“Intuitively we would expect the opposite; specifically, that hospitals which performed better on process of care measures would also perform better on outcomes,” said Dr. Ryan Merkow a surgery resident at the University of Chicago and study co-author.
“This highlights the limitations of publicly reported outcome measures based on administrative data that are intrinsically more challenging to accurately measure,” he said.
The study, published this week in the Annals of Surgery, compared results from more than 3,500 facilities, including 56 National Cancer Institute-designated cancer centers, 1112 American College of Surgeon Commission on Cancer (CoC) accredited hospitals, and 2395 hospitals with no accreditation.
Among the findings, CoC hospitals had the highest cost per Medicare beneficiary overall. When compared with non-accredited hospitals, they performed worse on 5 out of 10 measures, including serious post-op complications; catheter-associated bloodstream and urinary tract infections; and glycemic control. At the same time, they did better than non-accredited hospitals on five out of 10 patient satisfaction measures.
Overall NCI-designated cancer centers had the lowest cost per Medicare beneficiary, which the study says may mean they perform more efficient care. But the centers also performed worse than both the non-accredited and CoC hospitals on eight out of 10 outcome measures, including deaths following surgery; post-operative blood clots; serious post-op complications; both central line and urinary tract infections; wounds opening following surgery; glycemic control of surgical patients and colon surgical site infections.
Looking at patient satisfaction, the NCI cancer centers outperformed non-accredited hospitals on five out of 10 measures, including cleanliness, physician communication; responsiveness to patients; communicating about medications; and quietness.
The NCI responded in an email saying its designation is for research support.
“We are not in a position to judge the outcomes of the centers, but rather their research portfolio,” the agency said.
Dr. Lawrence Shulman, chair of the quality integration committee for the Commission on Cancer, which oversees the quality of cancer care in CoC-accredited hospitals, says the study offers a good start in use available data to compare quality. But part of the problem, he says, is that many of these metrics would not necessarily apply to cancer patients.
“Urinary catheter infection and poor glycemic control are important medical issues, but in a different patient population,” said Shulman, who also serves as chief of the division of general oncology at Dana-Farber Cancer Institute, one of 11 NCI-designated comprehensive cancer centers.

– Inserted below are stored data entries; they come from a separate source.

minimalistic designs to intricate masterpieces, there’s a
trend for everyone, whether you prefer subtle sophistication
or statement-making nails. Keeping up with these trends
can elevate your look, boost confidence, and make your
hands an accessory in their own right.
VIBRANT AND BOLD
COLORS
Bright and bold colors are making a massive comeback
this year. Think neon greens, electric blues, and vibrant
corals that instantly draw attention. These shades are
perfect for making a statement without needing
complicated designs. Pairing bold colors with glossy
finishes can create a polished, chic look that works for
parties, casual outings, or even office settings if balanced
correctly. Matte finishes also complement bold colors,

There are cancer-specific safety metrics that more appropriately apply, he said, providing examples such as the use of breast-conserving surgery for breast cancer patients, knowing if a patient should have radiation as part of their treatment, and knowing which colon cancer patients would qualify for chemotherapy following surgery.
“It's a challenge to the medical community to come up with better metrics for quality for cancer programs,” he said noting that the CoC is in the process of developing new measures.
Researchers from the University of Chicago (which is an NCI-designated cancer center), Northwestern (which is both NCI-designated and CoC-accredited center) and the VA Medical Center of Chicago, used data from Medicare's Hospital Compare, the American Hospital Association annual survey and the CMS Inpatient Prospective Payment System. They agree that much of the confusion lies within the available metrics.
“ [Outcome measures] not only require complex risk adjustment methods to account for differences in patients and procedures performed, they are more likely to be subject to biases in their identification.”
For example, Merkow notes that patients at cancer centers may have more comorbidities and complex disease processes, and therefore might be at higher risk for complications. Risk adjustment may not fully account for the differences.
One of the measures included in the study was for post-operative blood clots, or venous thromboembolism (VTE). Previous studies have questioned whether that factor should even be considered on metrics of hospital quality, because bias can occur in hospitals that have more expansive VTE screening criteria for the condition.
Accreditation bodies should take an active role in developing cancer care specific quality measures that can be used by patients to help choose a hospital for their care, Merkow recommends.
That sentiment was mimicked in another recent report looking at the proliferation of hospital report cards, ratings and rankings, which have sprung out of the growing movement for improved quality and patient satisfaction, lower costs and greater accountability and transparency.
Hospital quality and reporting sites told Modern Healthcare that hospitals (all of them, not just cancer centers) should develop deliberate and thoughtful strategic plans for quality and safety, taking the lead in disclosing quality and cost information in a clear and useful way. “If they did that,” said Dr. Jeff Rice, CEO and founder of Healthcare Bluebook, which helps patients compare healthcare prices. “Then others wouldn't spend so much time trying to reinvent the wheel.”